Phases and geometry of the N=1 A_2 quiver gauge theory and matrix models

TL;DR

This paper investigates the phases and geometric structures of the N=1 A_2 quiver gauge theory using matrix models and anomaly equations, revealing connections to Seiberg-Witten curves and effective superpotentials.

Contribution

It introduces a geometric framework linking anomaly equations to the Seiberg-Witten curve via meromorphic forms and periods, advancing understanding of N=1 gauge theories.

Findings

Meromorphic one-form sigma(z)dz defined on the curve Sigma

Effective superpotential evaluated using Dijkgraaf-Vafa conjecture

Sigma(z)dz has integer periods, indicating a related meromorphic function

Abstract

We study the phases and geometry of the N=1 A_2 quiver gauge theory using matrix models and a generalized Konishi anomaly. We consider the theory both in the Coulomb and Higgs phases.

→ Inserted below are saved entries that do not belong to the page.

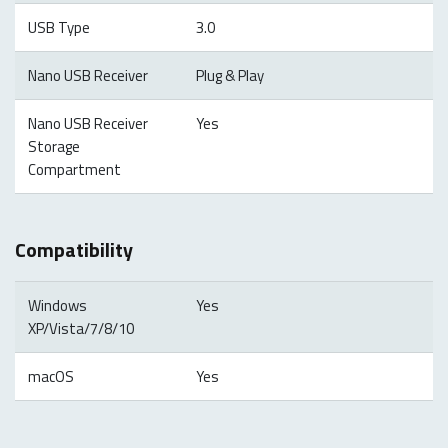
USB Type
3.0
Nano USB Receiver
Plug & Play
Nano USB Receiver
Yes
Storage
Compartment
Compatibility
Windows
Yes
XP/Vista/7/8/10
macOS
Yes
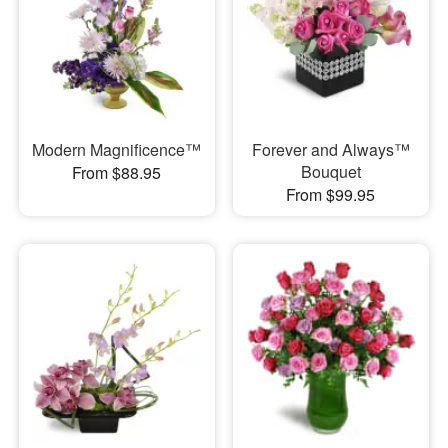
Modern Magnificence™
Forever and Always™
Bouquet
From $88.95
From $99.95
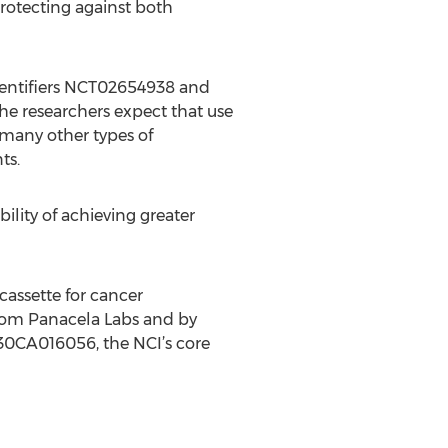
protecting against both
v identifiers NCT02654938 and
he researchers expect that use
n many other types of
ts.
ility of achieving greater
cassette for cancer
from Panacela Labs and by
P30CA016056, the NCI’s core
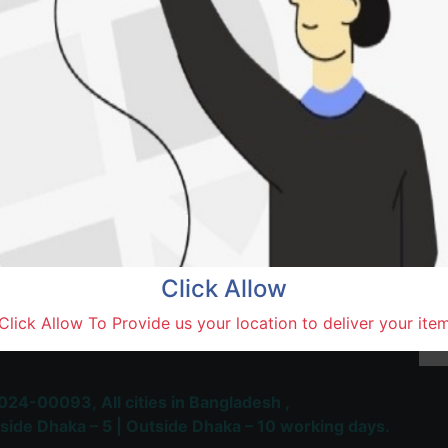
Natore,
Terms and Conditions
30-day money-back guara
Shipping: 1-5 Business Hou
Click Allow
 Most Trusted & Largest
Click Allow To Provide us your location to deliver your ite
place and Delivery Platform
024-00093,
All cities in Bangladesh ,
side Dhaka – 5 | Outside Dhaka – 10 working days.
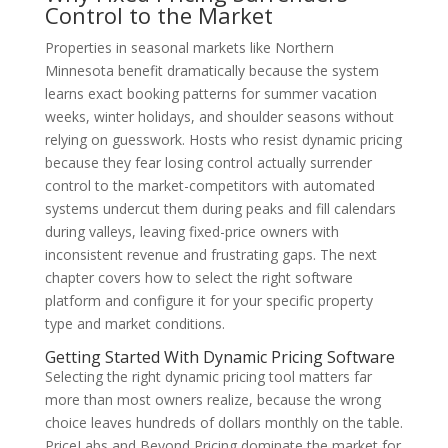
Control to the Market
Properties in seasonal markets like Northern
Minnesota benefit dramatically because the system
learns exact booking patterns for summer vacation
weeks, winter holidays, and shoulder seasons without
relying on guesswork. Hosts who resist dynamic pricing
because they fear losing control actually surrender
control to the market-competitors with automated
systems undercut them during peaks and fill calendars
during valleys, leaving fixed-price owners with
inconsistent revenue and frustrating gaps. The next
chapter covers how to select the right software
platform and configure it for your specific property
type and market conditions.
Getting Started With Dynamic Pricing Software
Selecting the right dynamic pricing tool matters far
more than most owners realize, because the wrong
choice leaves hundreds of dollars monthly on the table.
PriceLabs and Beyond Pricing dominate the market for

Solving the anomaly equations, we find that a meromorphic one-form sigma(z)dz is naturally defined on the curve Sigma associated to the theory. Using the Dijkgraaf-Vafa conjecture, we evaluate the effective low-energy superpotential and demonstrate that its equations of motion can be translated into a geometric property of Sigma: sigma(z)dz has integer periods around all compact cycles. This ensures that there exists on Sigma a meromorphic function whose logarithm sigma(z)dz is the differential. We argue that the surface determined by this function is the N=2 Seiberg-Witten curve of the theory.